On November 11, the Kremlins press service announced that the Russia-EU summit, originally scheduled for that day but abruptly postponed at Moscow’s request, would now take place on November 25 in The Hague. Officially, Moscow blamed the decision on the EU’s failure to install a new European Commission: the Russian government said it wanted to wait until a new executive body entered into office. But some politicians, both in Russia and Europe, concede that there are serious differences in strategic outlook between Moscow and Brussels that make the negotiations on key aspects of the relationship particularly difficult.
The centerpiece of the summit was to be progress in the talks on the four “common spaces” with Russia, unveiled with much pomp and fanfare at the May 2003 meeting in St. Petersburg. It was agreed that the four spaces would include economic ties, freedom; security and justice; external security; and research and education. Once agreement on the four areas is in place, the EU hopes to consolidate them into a “strategic partnership” accord with Russia.
It would appear, however, that the EU and Russia have failed to agree on a new cooperation policy to outline future relations. Signs that the talks have stalled emerged last week when EU foreign ministers said it was likely there would be no agreement on a cooperation package with Russia, because Moscow was resisting EU demands to include consultations on foreign policy issues. According to a Commission spokesperson, “There are some areas, to be frank, where we would have wished to see the Russians be more forthcoming.”
One source of tension between Moscow and Brussels, analysts point out, had been the EU’s insistence that the agreements in all four areas had to be linked. In the words of one EU official, the Commission wants the final document to be a “cohesive, comprehensive whole.” In contrast, Russia would prefer to cut individual deals in less contentious areas such as economics or culture. More specifically, the talks showed that Russia and the EU were still far apart on key external security issues that Brussels insists must be an integral part of the accord.
Two fundamental problems in the EU-Russia relationship appear to stand out. First, the general framework of interaction between Moscow and Brussels remains undefined. Since Russia’s top policymakers have repeatedly stated their country’s unwillingness to join the bloc, the EU had invited Moscow to participate in Brussels’ New Neighborhood policy.
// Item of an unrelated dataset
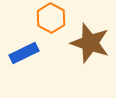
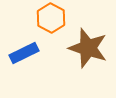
brown star: moved 2 px left, 5 px down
But most Kremlin strategists view this idea as an “awkward scenario.” They argue that Russia is too important to be bound by an EU formula for partnership that would place it on the same level as the expanded, 25-country group’s other neighbors.
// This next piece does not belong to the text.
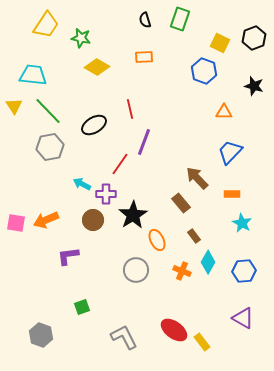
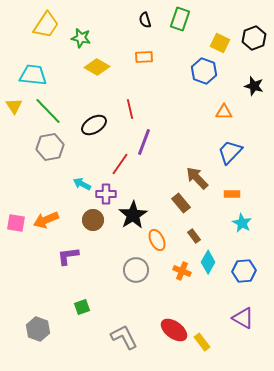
gray hexagon at (41, 335): moved 3 px left, 6 px up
“We believe that this formula does not fit Russia,” the Kremlin’s EU envoy, Sergei Yastrzhembsky, told a news conference Tuesday. “The format of relations between Russia and the EU is far broader, deeper, more massive than . . . with all the other EU partners combined,” he said, referring only to EU neighbors. “So for us . . . this suit is a bit tight — it squeezes Russia’s shoulders.”
Second, the Kremlin grows increasingly wary of the EU’s eastward expansion. The powerful economic and political pull from Brussels is perceived as the main threat to Moscow’s integrationist plans in the post-Soviet lands. As Konstantin Kosachev, head of the State Duma Foreign Affairs Committee, noted with undisguised apprehension in a recent policy paper, “We’re witnessing the emergence of a new hyper-power, which, like a gigantic whirlpool, is slowly but surely sucking in our neighbors.” According to Kosachev and other influential commentators, the goal of the EU’s New Neighborhood policy is to “announce to the nations immediately bordering the expanded bloc [the existence of] a zone of its special interests.” Participation in the Euro-Atlantic structures is offered to the CIS countries as some sort of a “cover” from Russia so as to “neutralize its influence,” Kosachev contends. So it is highly symbolic that Russia’s President Vladimir Putin, instead of flying to The Hague as planned, is again going to Ukraine today — ostensibly to help prevent this key Eastern European country from slipping into the “EU geopolitical orbit,” should the Western-leaning candidate win the November 21 presidential run-off.
Some Russian experts and policymakers openly speak about the “confidence crisis” in the EU-Russia relationship. In Kosachev’s words, Moscow and Brussels should start building — in parallel to the four common spaces — a fifth space, which he calls the “space of trust.” Otherwise, he and like-minded commentators argue, Russia and the EU will never be able to have any mutually beneficial cooperation.
(Reuters, RFE/RL, November 8; Interfax, November 9; Kreml.org, Gazeta, Nezavisimaya gazeta, November 10; RIA-Novosti, November 11).